Abstract
To compare immune activities of neutrophils, blood samples were collected from 12 cows and 12 buffaloes on −15, −7, −5, −3, −2 and −1 days prepartum at calving and on 1, 2, 3, 5, 7 and 15 days postpartum. Plasma cortisol levels, phagocytic activity (PA), enzyme (elastase, collagenase and cathepsin G) levels and expression of TLR-2, TLR-4 and IL-8 were also studied. Blood total leukocyte counts and neutrophil percentage increased at calving and decreased faster in buffaloes. Neutrophil PA was significantly (P < 0.01) lower even up to two days post calving in cows. Cortisol levels were significantly (P < 0.01) higher in cows and negatively correlated with neutrophilic functions. Elastase was significantly (P < 0.01) higher in buffaloes. Collagenase levels were significantly (P < 0.01) higher in buffaloes at three days precalving. At 15 days precalving and 7 and 15 days postcalving, expression of TLR-2 gene was significantly (P < 0.01) higher in buffaloes. Expression of TLR-4 gene was significantly (P < 0.01) higher on days 7 and 15 postcalving in buffaloes. Expression of IL-8 was significantly (P < 0.01) higher on day 15 of postcalving in buffaloes. Increased blood neutrophilic function in buffaloes provides disease resistance to them around peripartum.
1. Introduction
Buffaloes are found mostly in the Indian subcontinent and some parts of South America, Southern Europe, Middle East and Northern America. In Asia, they contribute significantly towards milk, meat and draft purposes (FAO Citation2009). Buffaloes are considered to be more resistant to number of infections as compared to the cows. This may be ascribed with number of genetic and non-genetic factors (El-Wishy Citation2007). The immunological basis behind this has not been completely elucidated in buffaloes in specific during peripartum period (Nanda et al. Citation2003). The present study was therefore formulated to understand the immune physiological basis of resistance of buffaloes to peripartum infections as compared to the cows by taking neutrophil as the cell of interest and one of the major components of immune axis. Neutrophils were taken as they are considered to be the first line of defence and mediate killing of bacterial pathogens by phagocytosis that is mediated by a cascade of proteases, antimicrobial peptides and free radicals (Segal Citation2005). Eventually, neutrophils undergo apoptosis in the tissues or at the sites of inflammation. Primary role of neutrophils is the participation in inflammatory response by producing cytokines, eicosanoids and cell signalling molecules. The complex interplay between all these chemokines lead to neutrophilic activity causing host cell protection (Serhan & Savill Citation2005).

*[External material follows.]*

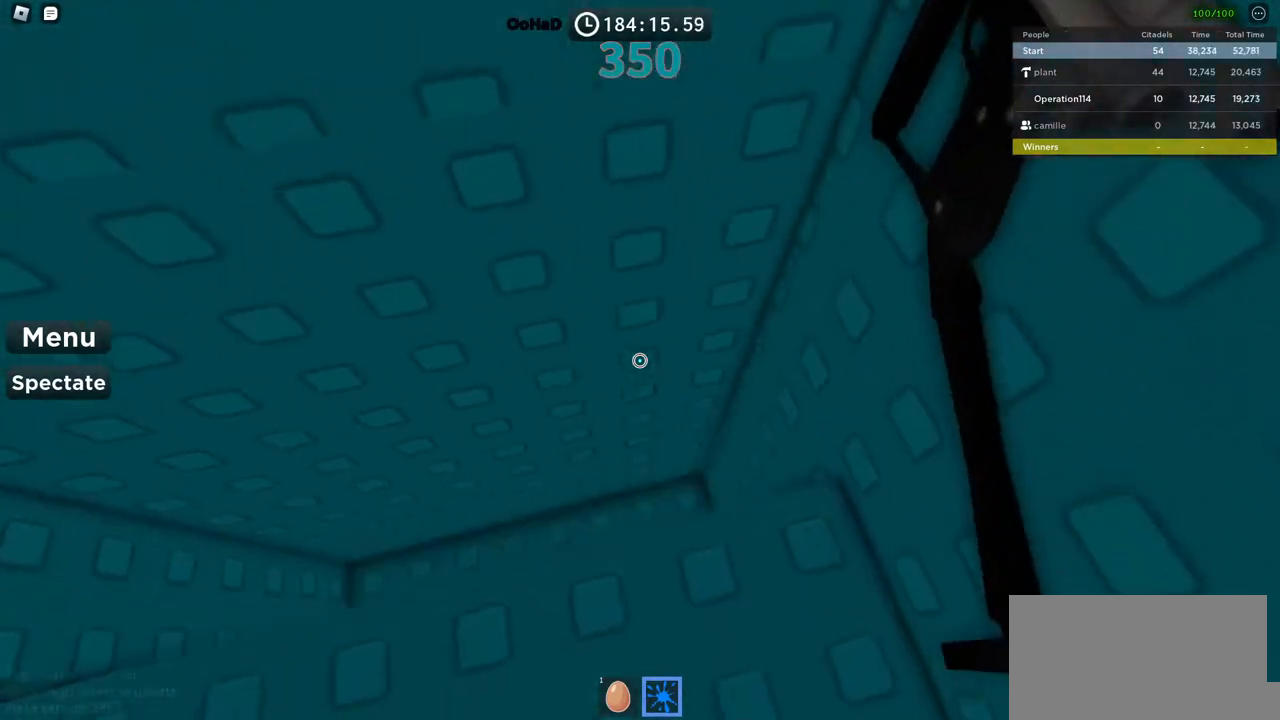
{"keys": [], "events": [[184, "w", "up"]]}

The critical period of calving was selected as neutrophils play a critical role in the onset of disease around parturition (Kehrli et al. Citation1989). Phagocytic and respiratory burst activity get reduced around parturition (Hoeben et al. Citation2000) This makes the animals susceptible to mastitis, metritis and retained placenta (Kehrli & Harp Citation2001). According to Burton et al. (Citation2005), blood neutrophils of cattle exhibit expression of glucocorticoids receptors and these receptors respond to high plasma cortisol concentrations in bringing out altered neutrophil signalling and functioning around parturition. Literature is scanty in indigenous cows and buffaloes regarding the activity of neutrophils in terms of phagocytosis (Dang et al. Citation2009, Citation2012). Also, there are no reports on the enzymatic activity and differential expression of neutrophilic genes around calving period in these animals. With this overview, the present study was undertaken to elucidate and compare the neutrophilic activities in both cows and buffaloes around parturition.
2. Materials and methods
2.1. Selection of animals
Twelve indigenous Sahiwal (SW) cows and 12 Murrah (MU) buffaloes in their advance stage of gestation, i.e., at 15 days before the expected date of calving were selected from experimental herd of the National Dairy Research Institute, Karnal, Haryana, India. The cows and buffaloes both were having average milk production of 2000 litres of milk per lactation. All the animals were offered ad lib green fodder and calculated amount of concentrate mixture. Fresh tap water was also made available ad lib at all times of the day. All the experimental animals were healthy and free from any anatomical, physiological and infectious disorders.
2.2. Collection of samples and analysis
Blood samples were collected from all the cows during −15, −7, −5, −3, −2 and −1 days prepartum, on the day of calving and 1, 2, 3, 5, 7 and 15 days postpartum in vacutainers. Calving in all the animals occurred within ± 5 days of the expected date of calving.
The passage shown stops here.